Нужно просто выбросить это из головы.

Он не посмеет унижать ее этим, потому что… потому что это низко. Даже для него. Черт, ты серьезно такая наивная? Забыла, с кем имеешь дело? Это чертов Блэк, для которого нет ничего святого. Он посмеет. Обязательно придумает, как использовать это против нее.

Блэк. Она поцеловала Блэка.

Черт. Но он же первый прикоснулся к ее губам, хотя кричал с пеной у рта, что никогда в жизни не позволит себе прикоснутся к такому ничтожеству, как она. Но Ковалева сама понимала, что сказала много лишнего. Много ранящего. Много мерзкого. В отличие от Блэка, у нее есть совесть. Несмотря ни на что, ей было стыдно за себя. Она не может говорить такие гадости. Но сказала, не сдержалась, это просто вырвалось с ядом из глотки.

Нужно было просто промолчать. Просто сделать так, как она делала всегда. Молча глотать все, что он говорит. Все гадости, пошлости, мерзости. Просто перетерпеть его один год. Один чертов год, и она была бы свободна, но теперь он не даст ей просто перетерпеть его. Он будет мстить так, как умеет это делать только Максим Блэк.

Сделала все только хуже. Как же ее великая идея о полном игнорировании Блэка? Вот она была хорошей. Была здравой. Если смотреть с другой стороны, она в любом случае должна была подойти к нему, чтобы передать то, что сказала Антонина Гавриловна.

Вот именно. Она просто должна была передать информацию. И плевать, как он ее воспримет. Ее дело передать. То, что он неуравновешенный психопат с расшатанными к черту нервами, это совершенно точно не ее проблемы. Пускай с ним разбирается Антонина Гавриловна, Клэри больше не собиралась подходить к нему и на пушечный выстрел.

Нужно просто лечь спать, воткнув наушники в уши. Включить музыку настолько громко, чтобы заглушить все пошлые звуки из соседней комнаты и собственные неутешительные мысли. А завтра все будет, как прежде. Как там говорится в пословице? Утро вечера мудренее?

***

Звуки громкого лая заставили Макса сонно продрать глаза, уставившись на знакомую вытянутую морду Демона, которые непонятно каким образом оказался в его комнате. Что пес тут забыл?

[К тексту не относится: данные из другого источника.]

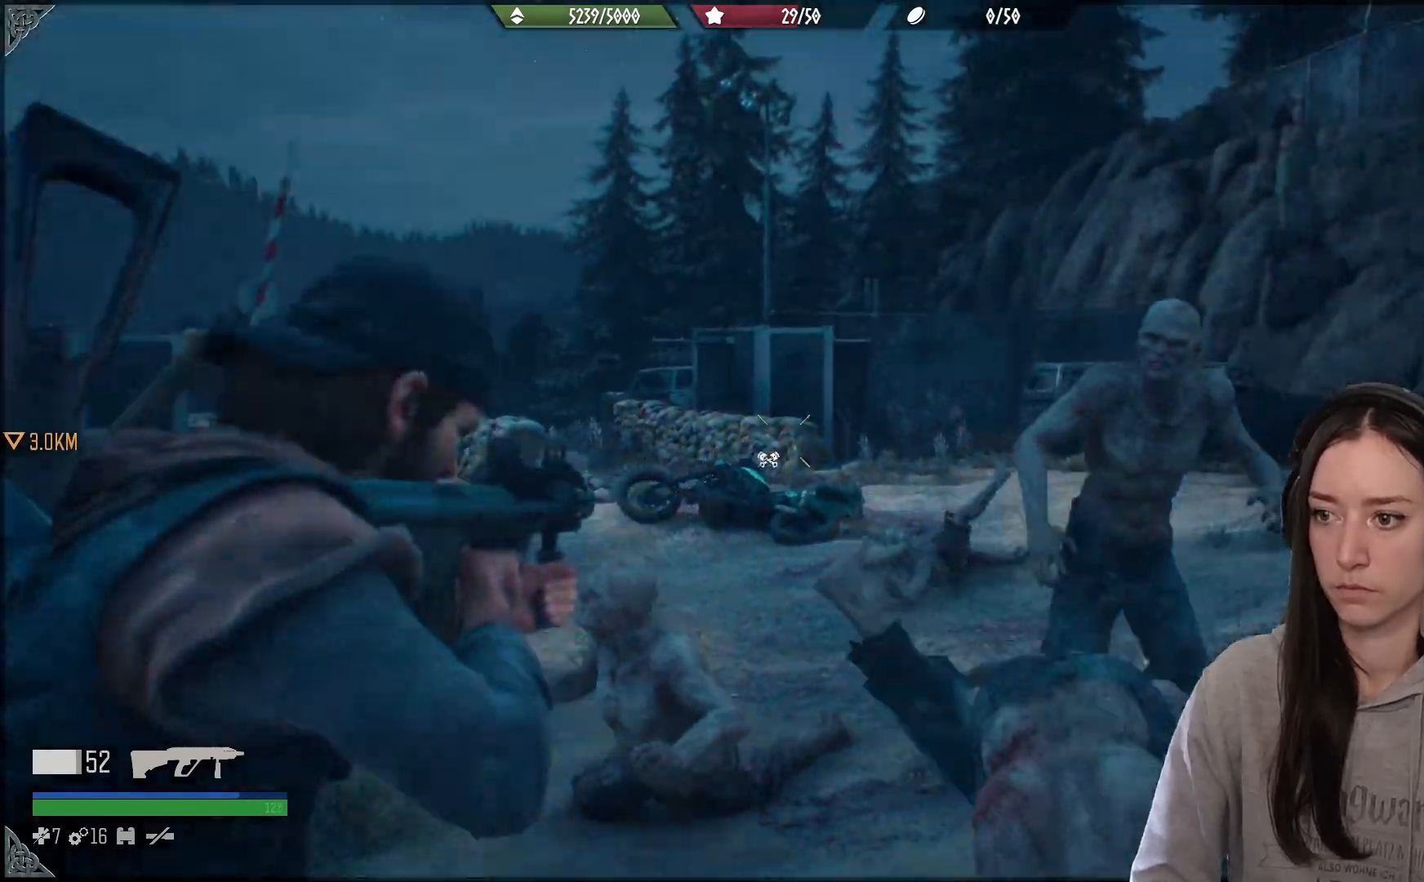
{"buttons": ["L2"], "left_stick": "down", "right_stick": "left", "events": [[350, "left_stick", "down"], [350, "right_stick", "left"]]}
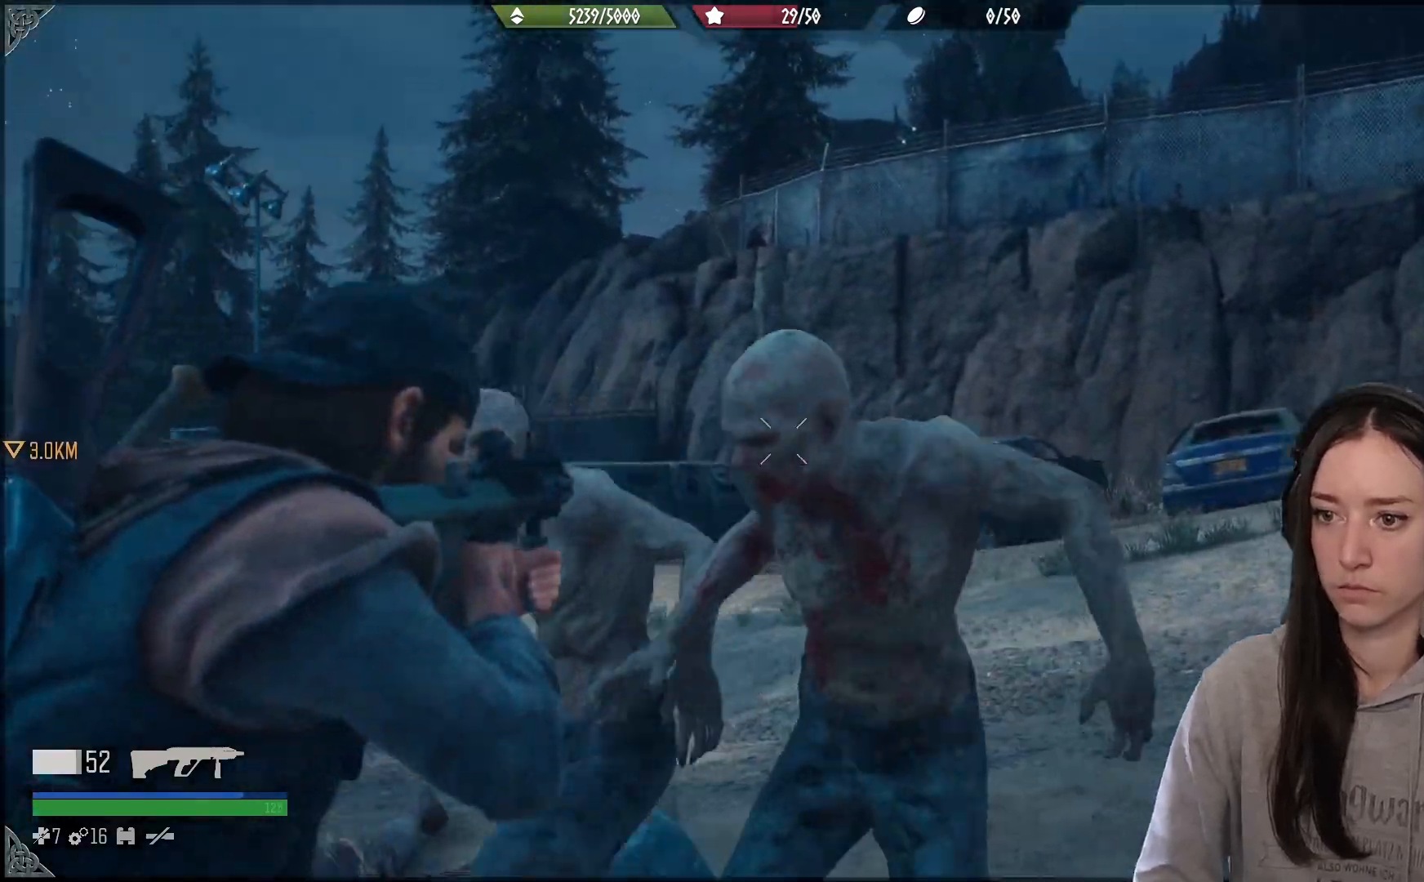
{"buttons": [], "left_stick": "down", "right_stick": "down-left", "events": [[267, "R2", "down"], [333, "R2", "up"], [383, "L2", "up"], [383, "right_stick", "down-left"]]}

…просила передать, что твою… твоего питомца привезут завтра, и нам необходимо присутствовать…

Противный голос Ковалевой зазвенел в голове. Сука говорила, что Демона привезут сегодня, но он не обратил на это внимания. Обратил внимание только на то, что она произнесла своим грязным ртом «нам необходимо», и снесло крышу. Если разобраться, то она вывела его из себя еще до этого разговора, он просто добил, она пришла на его отбор, привела туда своих дружков, распустила свои чертовы патлы и надела несвойственные ей джинсы, словно специально привлекая к себе внимание.

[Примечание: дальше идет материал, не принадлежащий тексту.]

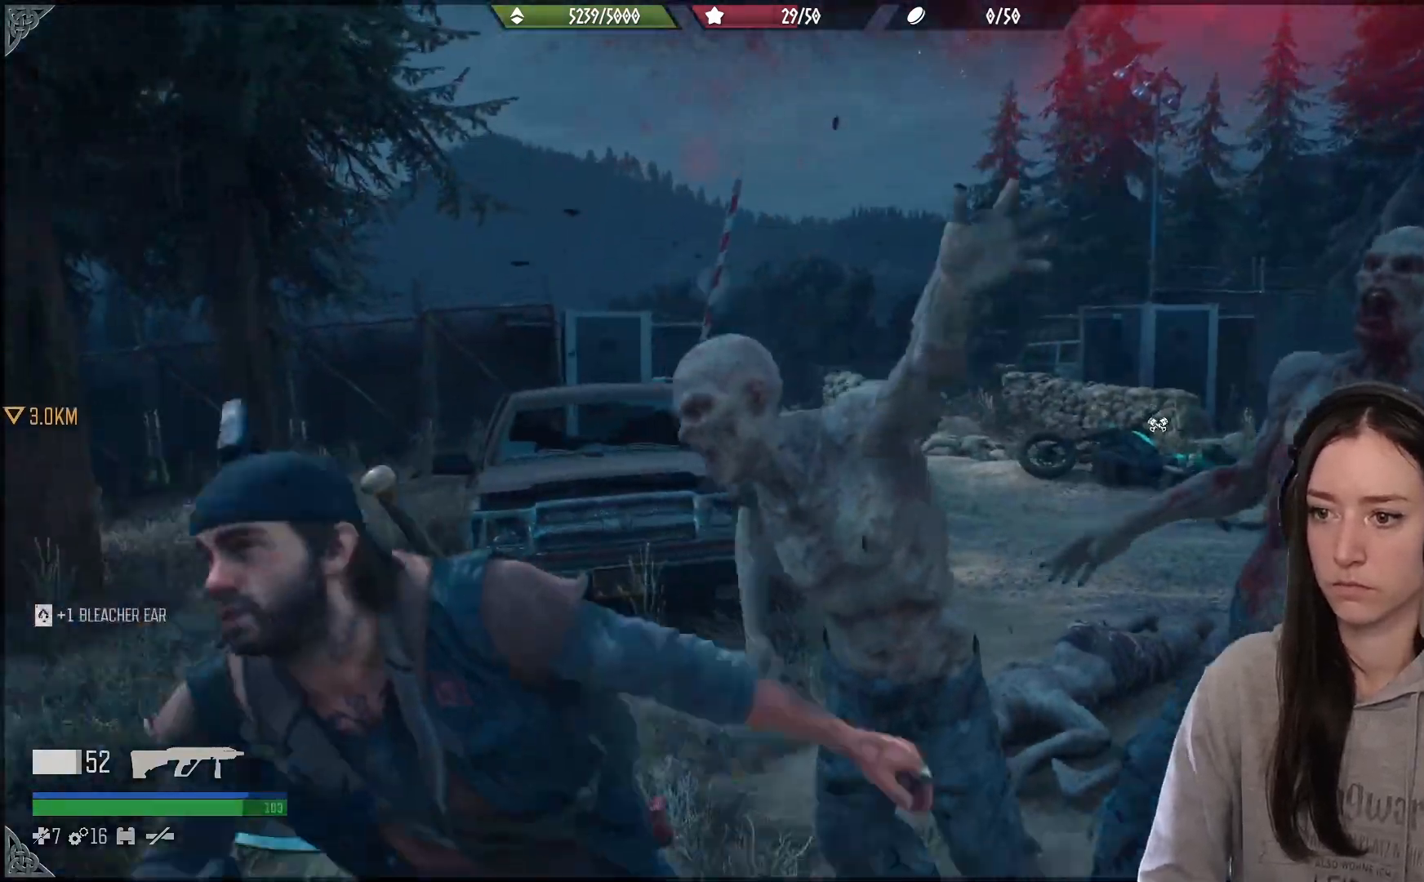
{"buttons": ["R1"], "left_stick": "down", "right_stick": "right", "events": [[17, "right_stick", "center"], [250, "R1", "down"], [250, "right_stick", "right"], [333, "R1", "up"], [433, "R1", "down"]]}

А потом он как будто сошел с гребанного ума, зажав ее у стены. Ничьи слова еще не выбешивали его настолько, насколько его выбесила Ковалева вчера. Просто до ручки. До грани. Как бы не была хороша была вчерашняя девушка-однодневка, он не мог выбросить из мыслей сладкий вкус губ этой идиотки. Грубо трахая ее, он впервые представлял на ее месте мышь. Он представлял, как она будет плакать, верещать, стонать, прося еще.

Это мерзко.

Он не должен был вжираться в ее губы, как сумасшедший. И уж тем более, не должен был получать от этого процесса удовольствие. У него встал. Встал, дьявол, от одного гребанного поцелуя этой суки.

Сука. Спровоцировала. Он бы выбил из нее всю дурь, потому что она позволяет себе то, что никто не смеет. Какого хрена она вообще открыла рот? Почему она не боится? Какого черта она ответила на этот гребанный поцелуй? Она не должна была.

Демон преданно смотрел своими маленькими практически-черными глазами. Последний подарок отца. Он был идеальным. Демон полностью соответствовал своему хозяину. Черный, страшный, опасный. Преданный до ужаса своему хозяину. Именно поэтому отец выбрал именно его.

– Кто тебя пустил, мелкий ублюдок? – прохрипел Блэк, глядя на недоумевающего пса, потрепав его за ухом.

Оглядевшись, он прислушался к звукам из соседней комнаты. Но их не было. Видимо, Ковалева все еще спала, либо уже ушла, Макс пока плохо ориентировался во времени. Обычно он вставал чертовски рано. Буквально с первыми петухами, так как ему необходимо бегать каждое утро, чтобы поддерживать себя в форме. Но, учитывая, что его сейчас разбудил Демон, значит, он проспал.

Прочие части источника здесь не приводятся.